Merkez Bankası faiz kararını verdi. Siyasi baskıların gölgesinde kimilerine göre erken, kimilerine göre geç, ama marjları ve ekonomik gerçekler nedeniyle bence bugün yapmaması gereken faiz düşürümünü gerçekleştirdi.
Nitekim dolar da hemen beklenen reaksiyonu verdi. Her şeyden önce bu manzaranın utancı, bir ülkenin ekonomisini yabancıların inisiyatifine bırakan, üretimi unutup kumar ekonomisine prim veren, iktisadi yaşam döngüsünü elin sıcak parasına mahkûm eden bu iktidarındır. 10 sene içli dışlı olup, para kesilince ‘lobi’ diyerek suçunuzu ortadan kaldıramazsınız.
Fakat bu karar bile bazılarını memnun etmedi ya da saraya yaranmak için fırsat haline dönüştü. İstanbul Sanayi Odası gerçekleri ortaya koyup, önceliğin kur riski olduğunu söylerken, İstanbul Ticaret Odası Başkanı İbrahim Çağlar ‘yetmez ama evet’ dedi.

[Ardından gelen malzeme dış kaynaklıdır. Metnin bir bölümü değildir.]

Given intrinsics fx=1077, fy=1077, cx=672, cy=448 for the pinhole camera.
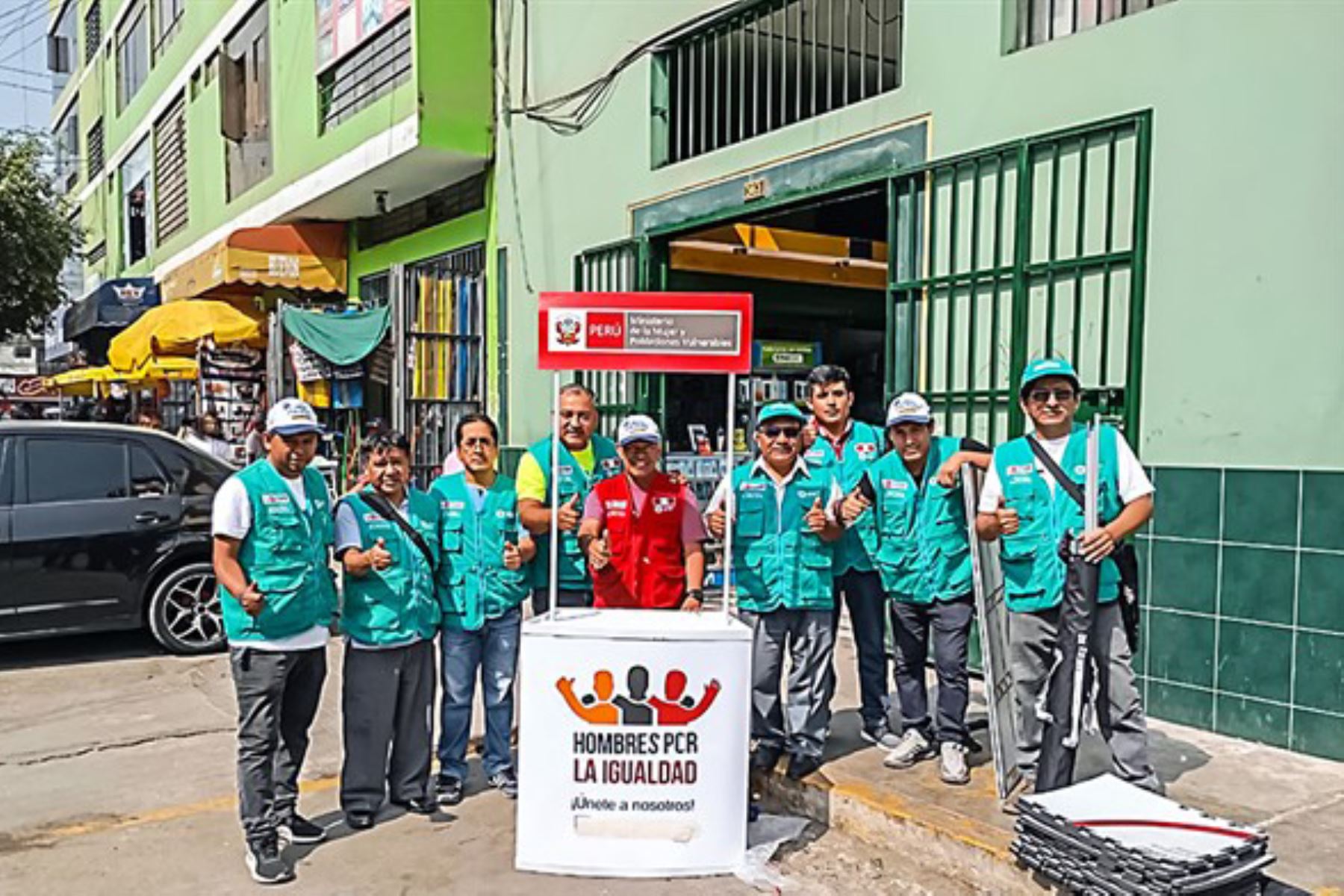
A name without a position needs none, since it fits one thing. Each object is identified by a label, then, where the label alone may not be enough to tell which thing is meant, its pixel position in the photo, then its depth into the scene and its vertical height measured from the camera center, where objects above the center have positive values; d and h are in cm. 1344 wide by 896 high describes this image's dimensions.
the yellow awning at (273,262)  1312 +170
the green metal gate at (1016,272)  539 +72
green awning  1092 +62
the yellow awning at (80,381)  1700 +19
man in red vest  445 -58
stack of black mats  318 -135
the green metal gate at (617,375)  888 +21
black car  688 -93
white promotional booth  394 -129
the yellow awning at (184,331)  1255 +74
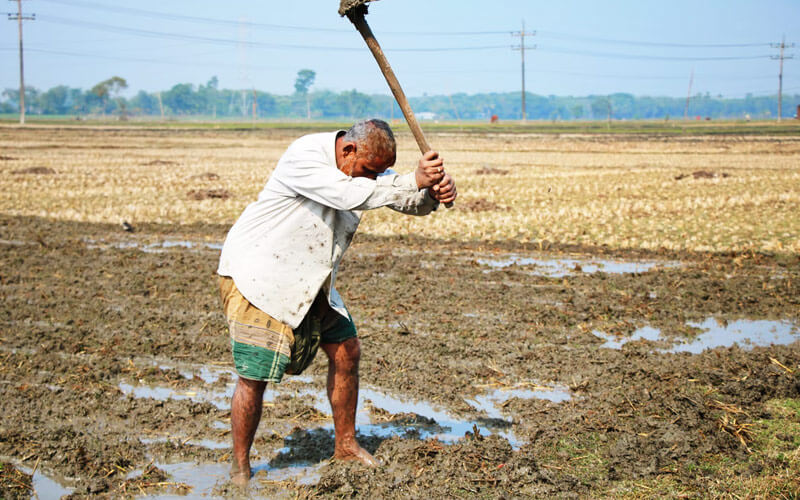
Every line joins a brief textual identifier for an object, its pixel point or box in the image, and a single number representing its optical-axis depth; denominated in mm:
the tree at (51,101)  193375
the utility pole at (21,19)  74000
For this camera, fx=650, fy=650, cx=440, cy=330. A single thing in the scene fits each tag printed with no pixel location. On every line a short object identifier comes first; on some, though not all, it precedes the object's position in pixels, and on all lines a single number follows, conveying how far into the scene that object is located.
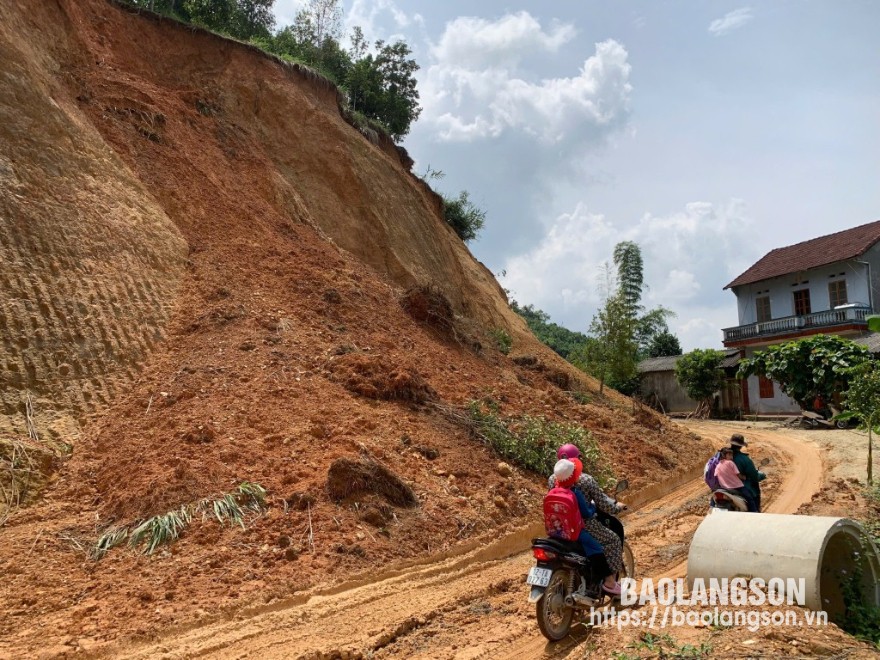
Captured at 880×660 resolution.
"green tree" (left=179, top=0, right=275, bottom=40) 21.36
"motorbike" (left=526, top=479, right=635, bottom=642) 4.79
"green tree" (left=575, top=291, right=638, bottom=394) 21.53
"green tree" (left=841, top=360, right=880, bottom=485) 11.12
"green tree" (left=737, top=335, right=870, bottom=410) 19.28
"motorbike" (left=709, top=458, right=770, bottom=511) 6.92
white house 27.23
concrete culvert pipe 4.57
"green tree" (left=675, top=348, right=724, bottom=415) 27.72
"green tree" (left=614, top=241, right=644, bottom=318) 38.84
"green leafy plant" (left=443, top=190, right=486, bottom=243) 27.09
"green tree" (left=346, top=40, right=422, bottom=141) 25.62
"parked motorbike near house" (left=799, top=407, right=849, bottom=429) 19.40
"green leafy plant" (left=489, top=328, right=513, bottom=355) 18.27
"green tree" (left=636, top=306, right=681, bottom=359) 41.19
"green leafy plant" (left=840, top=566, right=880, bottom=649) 4.78
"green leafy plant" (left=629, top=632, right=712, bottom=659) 3.88
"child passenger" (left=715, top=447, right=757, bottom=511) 7.04
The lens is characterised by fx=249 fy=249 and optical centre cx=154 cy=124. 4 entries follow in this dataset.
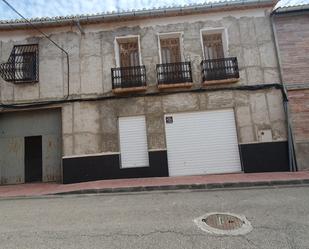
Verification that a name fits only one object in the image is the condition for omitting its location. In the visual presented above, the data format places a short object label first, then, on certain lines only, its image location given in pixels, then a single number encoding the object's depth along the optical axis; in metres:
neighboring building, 10.01
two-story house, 10.16
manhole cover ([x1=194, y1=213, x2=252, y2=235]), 4.14
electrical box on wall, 10.03
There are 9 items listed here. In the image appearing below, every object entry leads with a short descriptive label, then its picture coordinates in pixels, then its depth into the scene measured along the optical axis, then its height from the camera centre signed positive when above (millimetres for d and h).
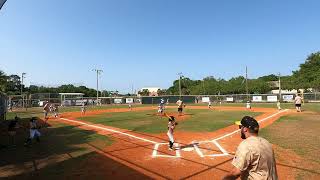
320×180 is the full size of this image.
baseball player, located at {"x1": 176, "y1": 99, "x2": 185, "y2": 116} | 18935 -1326
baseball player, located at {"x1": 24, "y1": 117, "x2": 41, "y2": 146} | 9507 -1954
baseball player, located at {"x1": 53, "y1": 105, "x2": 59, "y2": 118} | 20551 -1941
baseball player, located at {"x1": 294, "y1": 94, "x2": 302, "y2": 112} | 20333 -1228
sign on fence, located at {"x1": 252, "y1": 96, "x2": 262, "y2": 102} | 38587 -1237
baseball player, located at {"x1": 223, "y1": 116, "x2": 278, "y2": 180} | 2466 -963
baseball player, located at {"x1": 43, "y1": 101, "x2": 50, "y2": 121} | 17395 -1264
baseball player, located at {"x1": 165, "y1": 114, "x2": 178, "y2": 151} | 8160 -1667
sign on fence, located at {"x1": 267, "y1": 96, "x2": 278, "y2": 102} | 37168 -1124
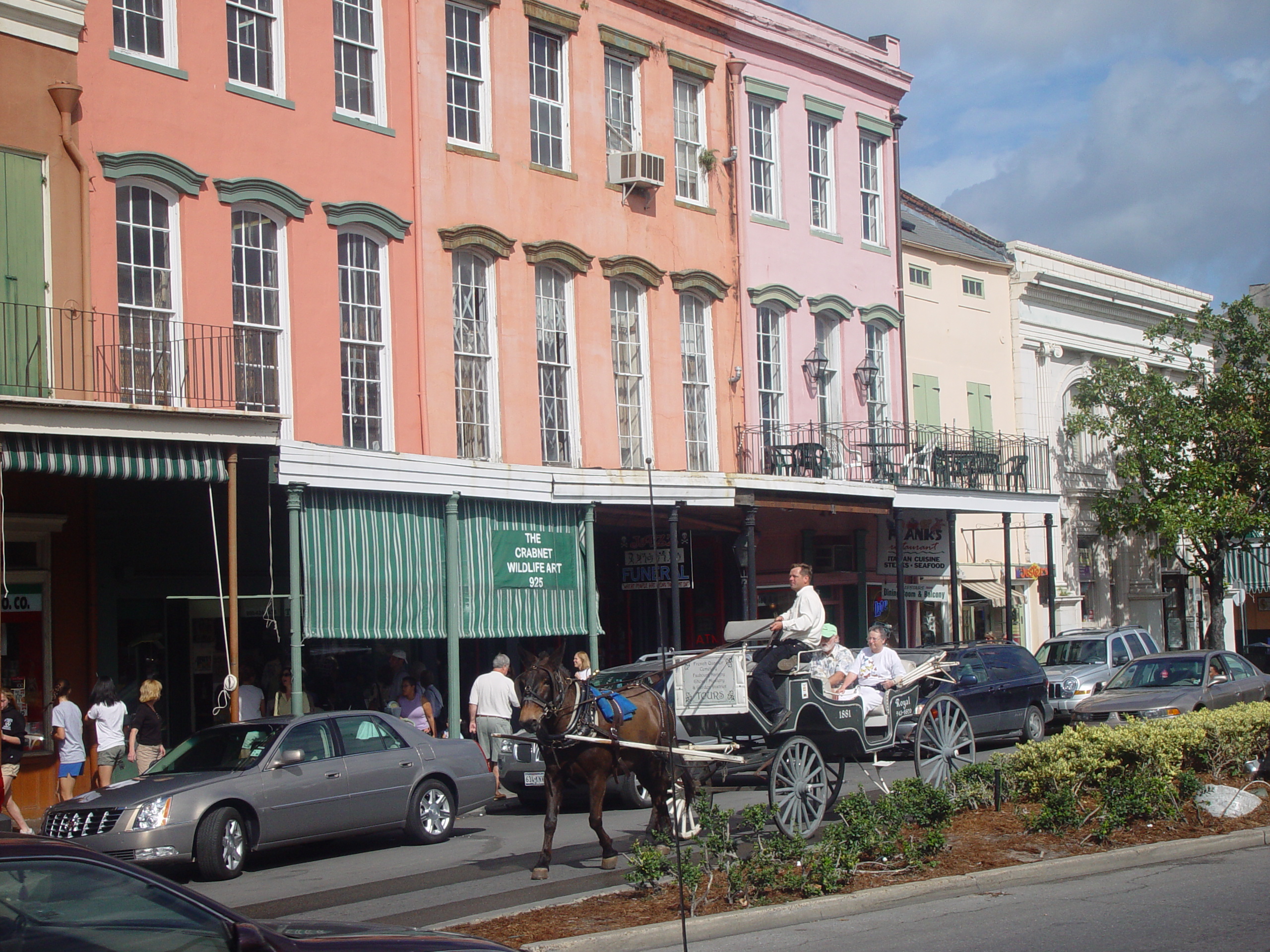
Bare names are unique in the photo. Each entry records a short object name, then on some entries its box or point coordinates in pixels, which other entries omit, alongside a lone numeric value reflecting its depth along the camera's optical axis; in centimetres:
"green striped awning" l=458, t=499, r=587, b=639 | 1945
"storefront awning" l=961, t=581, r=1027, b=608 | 3145
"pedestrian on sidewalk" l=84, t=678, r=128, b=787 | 1555
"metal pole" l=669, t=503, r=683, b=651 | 1958
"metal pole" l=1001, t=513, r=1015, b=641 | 2708
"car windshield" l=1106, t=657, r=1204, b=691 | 2022
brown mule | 1142
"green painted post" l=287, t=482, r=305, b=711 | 1634
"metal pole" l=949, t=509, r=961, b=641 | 2647
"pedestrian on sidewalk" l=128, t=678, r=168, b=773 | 1582
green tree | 3177
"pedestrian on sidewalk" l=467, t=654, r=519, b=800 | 1775
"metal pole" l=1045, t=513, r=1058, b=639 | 2845
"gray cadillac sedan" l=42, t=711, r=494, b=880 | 1226
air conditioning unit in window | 2294
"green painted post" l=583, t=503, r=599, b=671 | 2070
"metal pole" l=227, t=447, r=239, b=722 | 1479
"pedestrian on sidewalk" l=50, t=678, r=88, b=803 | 1527
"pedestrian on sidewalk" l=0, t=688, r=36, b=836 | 1445
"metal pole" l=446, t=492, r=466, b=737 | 1858
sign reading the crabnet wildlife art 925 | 1997
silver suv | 2361
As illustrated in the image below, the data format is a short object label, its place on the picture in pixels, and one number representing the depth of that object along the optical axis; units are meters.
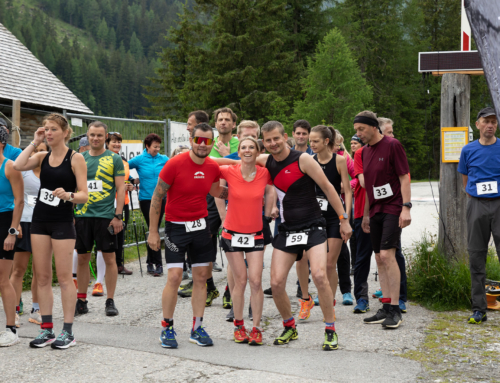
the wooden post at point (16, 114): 9.31
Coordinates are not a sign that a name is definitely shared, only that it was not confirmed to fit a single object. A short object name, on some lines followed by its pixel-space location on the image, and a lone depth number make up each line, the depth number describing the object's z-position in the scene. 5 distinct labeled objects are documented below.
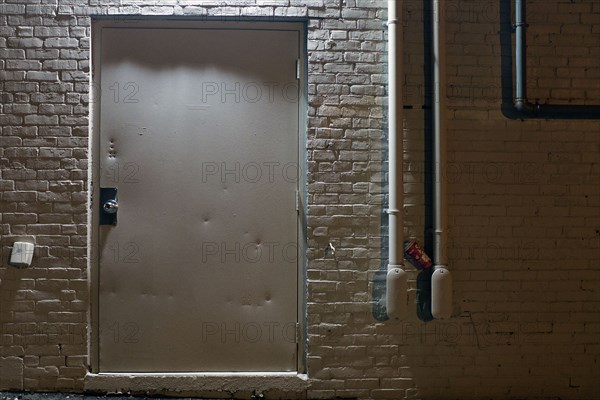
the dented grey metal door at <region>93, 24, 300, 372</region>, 3.94
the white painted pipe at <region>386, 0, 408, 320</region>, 3.85
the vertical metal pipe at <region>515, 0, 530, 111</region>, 3.98
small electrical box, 3.79
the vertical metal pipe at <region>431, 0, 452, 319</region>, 3.84
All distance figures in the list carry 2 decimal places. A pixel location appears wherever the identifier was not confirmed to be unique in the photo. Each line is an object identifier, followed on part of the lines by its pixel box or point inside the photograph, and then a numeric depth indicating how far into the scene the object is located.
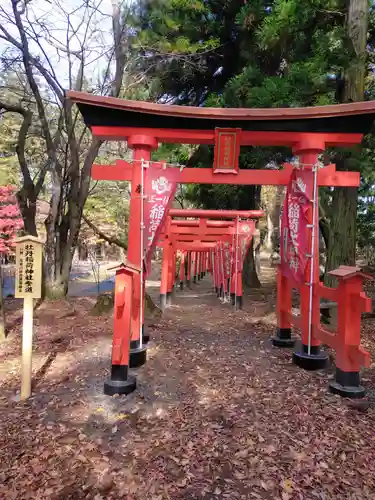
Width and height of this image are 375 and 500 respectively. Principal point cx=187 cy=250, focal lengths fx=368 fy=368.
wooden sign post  4.29
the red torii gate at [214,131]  5.20
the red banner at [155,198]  5.36
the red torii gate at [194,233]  11.56
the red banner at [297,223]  5.24
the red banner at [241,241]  11.14
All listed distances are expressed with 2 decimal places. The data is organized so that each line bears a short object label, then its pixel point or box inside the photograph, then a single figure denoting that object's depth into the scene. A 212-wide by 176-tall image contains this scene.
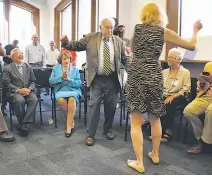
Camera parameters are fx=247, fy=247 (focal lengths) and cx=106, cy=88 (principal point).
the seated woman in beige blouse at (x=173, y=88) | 2.78
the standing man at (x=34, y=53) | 6.06
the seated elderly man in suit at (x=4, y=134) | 2.72
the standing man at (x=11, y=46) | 5.69
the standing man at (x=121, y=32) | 4.30
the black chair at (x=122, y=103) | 3.08
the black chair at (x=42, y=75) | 3.86
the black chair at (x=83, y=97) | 3.32
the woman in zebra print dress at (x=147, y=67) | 1.83
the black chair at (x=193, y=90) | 2.98
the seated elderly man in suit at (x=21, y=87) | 2.99
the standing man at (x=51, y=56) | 6.61
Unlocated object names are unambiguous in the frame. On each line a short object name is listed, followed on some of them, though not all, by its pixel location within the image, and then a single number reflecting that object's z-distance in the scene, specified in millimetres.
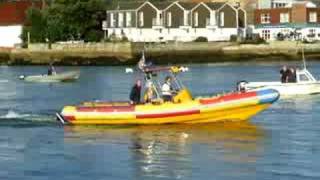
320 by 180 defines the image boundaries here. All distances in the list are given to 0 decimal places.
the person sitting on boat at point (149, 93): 30150
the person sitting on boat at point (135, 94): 30406
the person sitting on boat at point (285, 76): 45344
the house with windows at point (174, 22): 118562
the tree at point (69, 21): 115000
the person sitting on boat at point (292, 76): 45406
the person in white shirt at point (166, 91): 30323
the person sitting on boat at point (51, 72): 65250
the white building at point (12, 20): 125125
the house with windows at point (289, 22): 123938
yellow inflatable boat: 29906
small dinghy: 64312
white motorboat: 44438
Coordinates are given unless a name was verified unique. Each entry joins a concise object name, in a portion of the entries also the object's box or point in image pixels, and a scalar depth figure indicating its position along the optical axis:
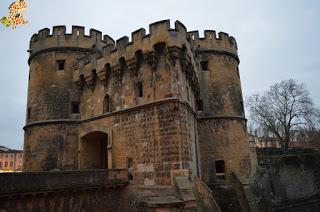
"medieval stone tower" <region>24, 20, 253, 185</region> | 10.67
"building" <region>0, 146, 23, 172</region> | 61.68
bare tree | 27.06
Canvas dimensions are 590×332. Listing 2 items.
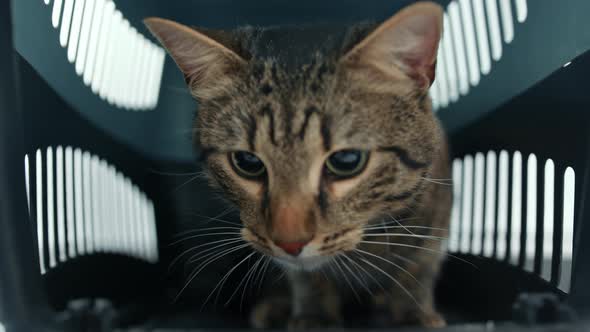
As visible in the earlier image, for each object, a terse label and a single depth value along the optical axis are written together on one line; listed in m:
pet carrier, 0.36
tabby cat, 0.34
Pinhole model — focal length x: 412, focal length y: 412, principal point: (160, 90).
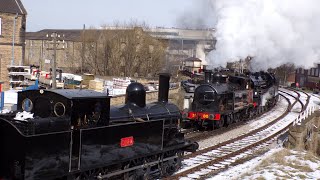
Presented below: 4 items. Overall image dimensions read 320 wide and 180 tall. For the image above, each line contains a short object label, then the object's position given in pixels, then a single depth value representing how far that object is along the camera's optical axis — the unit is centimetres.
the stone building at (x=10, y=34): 3866
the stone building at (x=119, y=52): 5616
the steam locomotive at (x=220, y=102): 2214
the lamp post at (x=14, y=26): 3919
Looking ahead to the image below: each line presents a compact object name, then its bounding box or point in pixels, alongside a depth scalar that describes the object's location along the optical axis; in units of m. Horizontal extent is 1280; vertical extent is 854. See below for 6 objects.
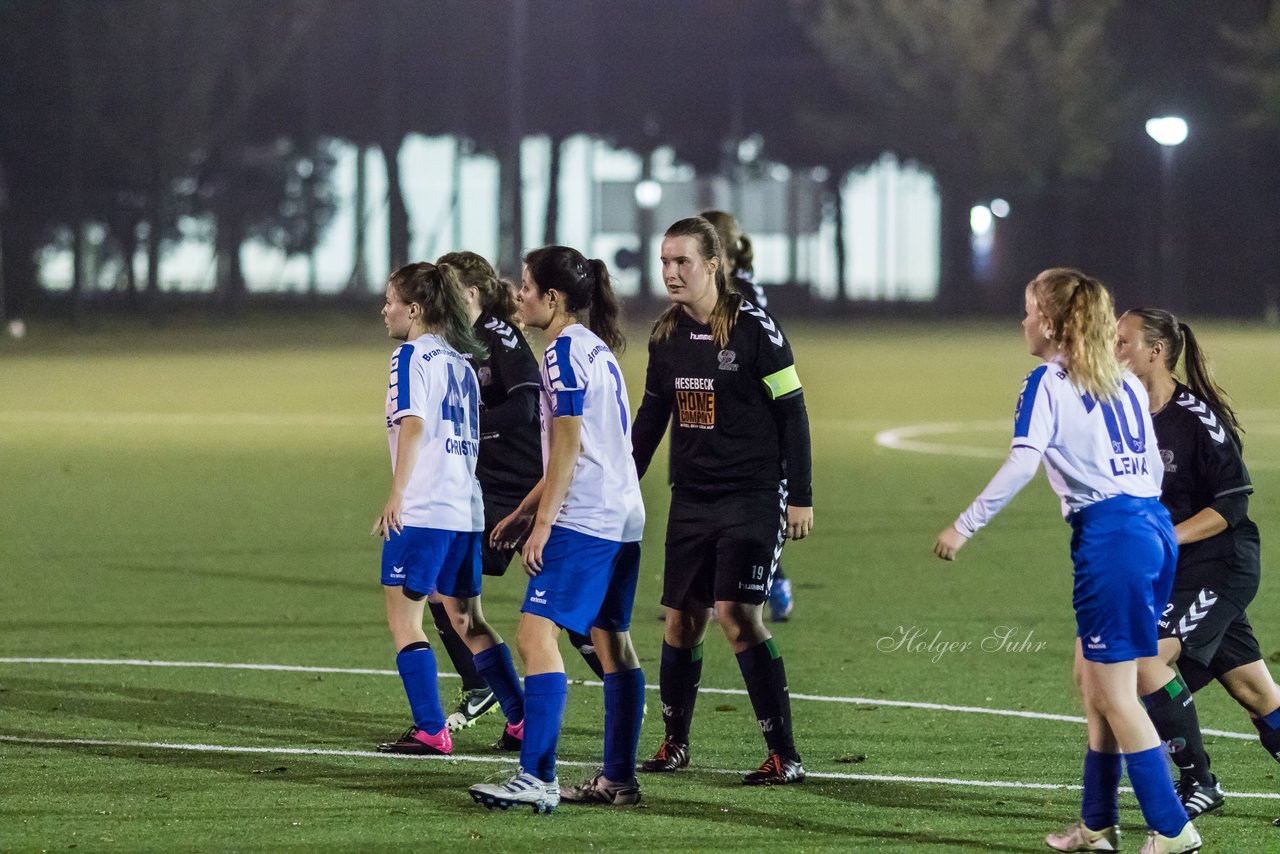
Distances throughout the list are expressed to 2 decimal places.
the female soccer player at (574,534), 12.15
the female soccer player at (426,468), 13.56
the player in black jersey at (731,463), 13.21
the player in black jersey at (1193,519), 12.25
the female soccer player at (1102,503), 10.86
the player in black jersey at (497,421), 15.02
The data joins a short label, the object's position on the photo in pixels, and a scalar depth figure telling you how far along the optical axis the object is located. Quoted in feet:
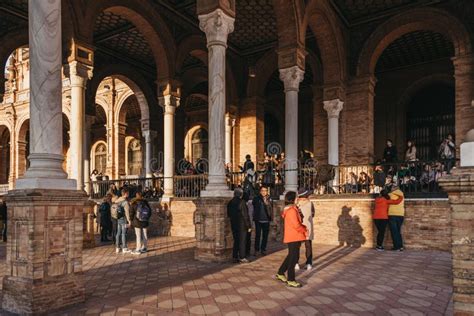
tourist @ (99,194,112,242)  36.50
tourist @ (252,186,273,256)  27.20
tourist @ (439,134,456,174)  36.13
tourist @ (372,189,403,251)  29.89
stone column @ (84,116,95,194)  46.58
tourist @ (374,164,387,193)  34.09
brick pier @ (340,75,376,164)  45.14
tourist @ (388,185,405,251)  29.60
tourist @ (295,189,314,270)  22.33
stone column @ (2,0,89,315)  15.52
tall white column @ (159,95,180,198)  42.52
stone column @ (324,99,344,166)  44.66
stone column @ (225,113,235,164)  53.31
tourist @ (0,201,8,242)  39.67
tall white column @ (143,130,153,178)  61.16
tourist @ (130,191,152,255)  28.37
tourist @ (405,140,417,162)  40.29
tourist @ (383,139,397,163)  39.99
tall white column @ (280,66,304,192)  36.86
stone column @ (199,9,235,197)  26.68
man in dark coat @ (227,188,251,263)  24.58
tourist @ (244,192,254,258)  26.19
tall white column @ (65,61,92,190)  33.01
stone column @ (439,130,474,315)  11.08
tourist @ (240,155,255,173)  41.04
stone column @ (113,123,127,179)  69.26
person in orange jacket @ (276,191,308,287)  18.52
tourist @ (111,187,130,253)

İşte bu ifade beni eski bakanların yüce divan oylamasının yapıldığı gün 12 Eylül 2010 tarihine götürdü. O süreçte de hukukun tamamen farklı yapılara geçmesi riskini görmeyenler, ‘yetmez ama evet’ dedi.
Sonrasında işler tamamen çığırından çıkıp, kirli çamaşırlar ortaya saçılınca paralel adını verdikleri eski ortaklarını hedef tahtasına koydular. Tıpkı ‘faiz lobisini’ icat ettikleri gibi, o gün ortağını satanlar, 2013 yılının sonunda da diğer ortağını darbeci ilan etti. Neden? Çünkü kendi bahçesine girmişti.
Bugün milletin gözünün içine baka baka yargının karşısına bile geçecek cesareti olmayanlar, önümüzdeki süreçte sonuçlarıyla tartışacağımız uygulamalara ‘yetmez ama evet’ diyecek, gerçekleri üyelerinin sorunlarına rağmen gizleyecek isimler bulabiliyorlar.
Yarın tüm bu girişimlerin de sonuçları olacaktır. Türkiye’nin finansal yapısı, aklın tatile çıktığı, ihtiraslar arasında yönetilen, Millet’in güç kavgalarına kurban edildiği sürecin ardından fatura olarak önümüze gelecek.
Bu ülkeyi ortaklaşa sıcak paraya esir edenlerin utanacağını sanmam. O gün geldiğinde, önce finansçılara ‘lobi’ diyen, sonra ortağını paralel ilan edenler, bugünkü uygulamaların da ardından ‘safmışız’ açıklaması yapacaktır,
İyi güzel de hiç olmazsa bugünkü ortağınız kim, açıklayın onu bilelim. Kim size ekonomik açmazlara rağmen, Millet’in daha şiddetli şoklar yaşamasına neden olacak bu işleri yaptırıyor?
Ne zaman bu ortaklarınızla da yollarınız ayrılacak? Kriz, kişisel birikimlerinizi vurduğunda mı? Açıklayın da hiç olmazsa ‘tu kaka’ ilan ettiğiniz gün gelmeden, akıl verenleri, ortaklarınızı bilelim. Safmışız deyip işin içinden çıkmak, ne saf olduğunu iddia edenleri kurtarıyor; ne de ortadaki faturayı ödenmez kılıyor.
Son söz de şu olsun: 12 yıldır bu ülkeyi idare ettiğini söyleyen iktidarın sürekli ortakları çıkıyor. Millet’ten alınan vekâlet kaç kişiyle ya da grupla paylaşıldı? Bunu bilmek vatandaş olarak hakkımız değil mi? Bizi daha hangi sürprizler bekliyor?